Lagrein is often produced as a varietal wine, permitted under both the Trentino and Alto Adige DOC titles. The sun-baked slopes here provide an excellent terroir for the grape, and it is the most significant red wine variety in what is, admittedly, a region where white wines dominate. Lagrein is permitted for use as a blending component in many other wines made in Trentino-Alto Adige, mostly alongside Schiava, Teroldego or international varieties like Cabernet Sauvignon or Merlot.

While the mountains of north east Italy are very much the variety's home, there are some plantings of Lagrein in the New World. Australia has embraced obscure regional grape varieties from Europe, of which Lagrein is very much one, and excellent examples are being made in cooler regions like Victoria's Macedon Ranges and the Adelaide Hills.
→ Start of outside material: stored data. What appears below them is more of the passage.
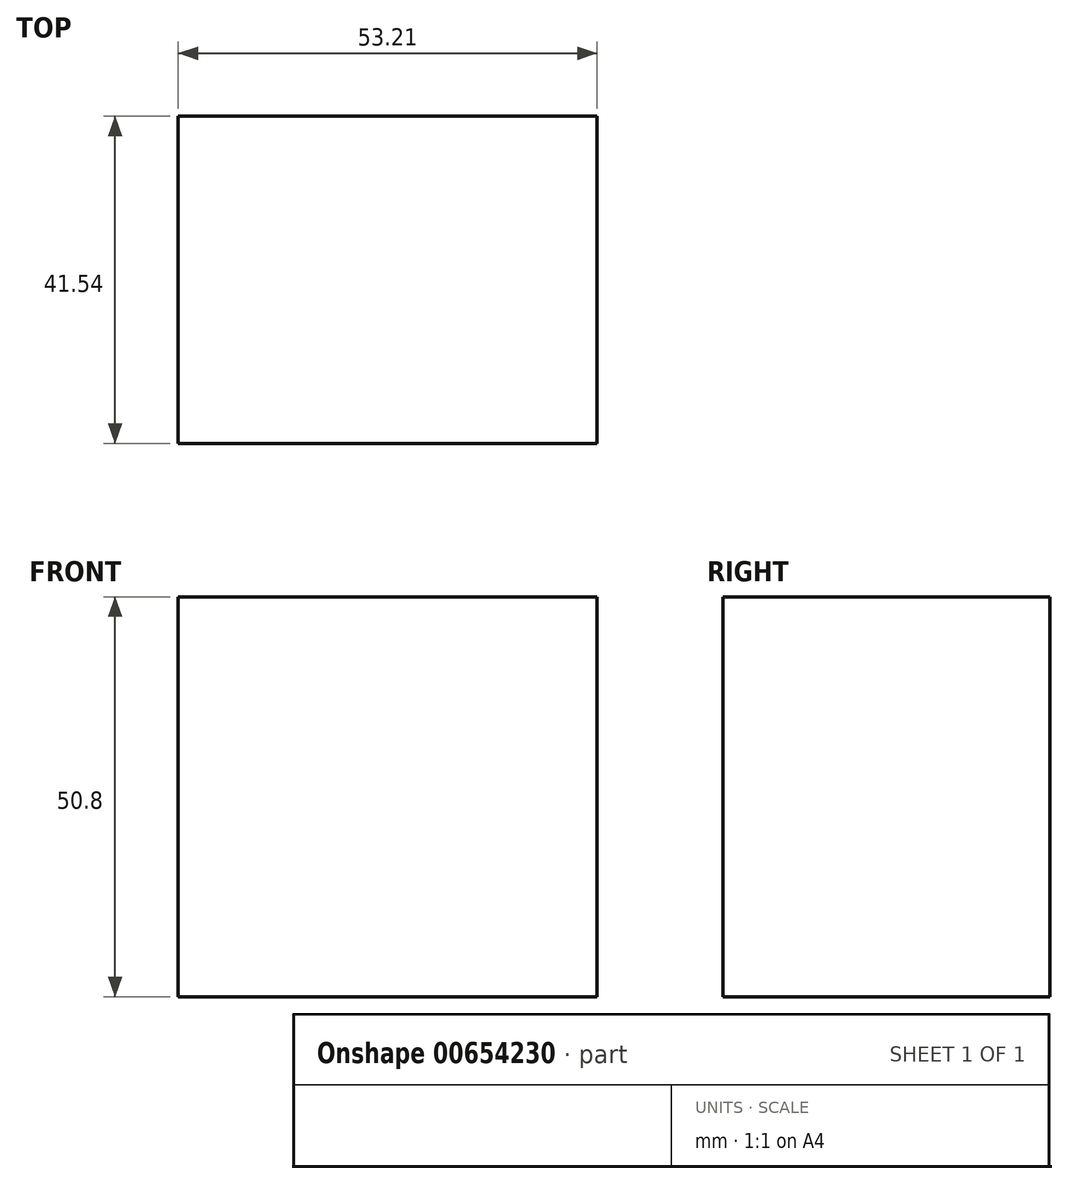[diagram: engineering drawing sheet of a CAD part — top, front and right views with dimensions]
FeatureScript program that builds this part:
annotation { "Feature Type Name" : "Feature", "Feature Type Description" : "" }
export const myFeature = defineFeature(function(context is Context, id is Id, definition is map)
    precondition{}
    {
        {
            var Q0;
            Q0=qCreatedBy(makeId("Top.planeOp"),FACE);
            var sketch = newSketch(context, id + "F0", { "sketchPlane" : qUnion([Q0])});
            skLineSegment(sketch, "E0.bottom", {"start": v(0, 0) * mm, "end": v(53.21, 0) * mm});
            skLineSegment(sketch, "E0.top", {"start": v(0, 41.54) * mm, "end": v(53.21, 41.54) * mm});
            skLineSegment(sketch, "E0.left", {"start": v(0, 0) * mm, "end": v(0, 41.54) * mm});
            skLineSegment(sketch, "E0.right", {"start": v(53.21, 0) * mm, "end": v(53.21, 41.54) * mm});
            skSolve(sketch);
        }
        {
            var Q0;
            Q0=makeQuery(id+"F0.imprint","IMPRINT",FACE,{"disambiguationData":[TD([[makeQuery(id+"F0.imprint","IMPRINT",EDGE,{"derivedFrom":sQuery(id+"F0.wireOp",EDGE,"E0.bottom")}),1.0]])]});
            extrude(context, id + "F1", {"entities" : qUnion([Q0]), "depth" : 50.8 * mm, "offsetDistance" : 25.4 * mm});
        }
    });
There are also Lagrein wines being made in California.

Lagrein has posed a few issues for winemakers over the years, and in particular its tendency toward low, irregular yields and a harsh tannic structure in the finished wines. Modern viticultural and winemaking techniques have limited the effects of these two problems. Careful clone selection has helped ensure more consistent harvests, and shorter maceration times and barrel ageing has helped to curb some of the most astringent tannins.

When made well, Lagrein wines can offer an off-the-beaten-path alternative to full-bodied wines like those made from Cabernet Sauvignon. The best examples can be aged for several years, although they are best drunk within a few years of harvest.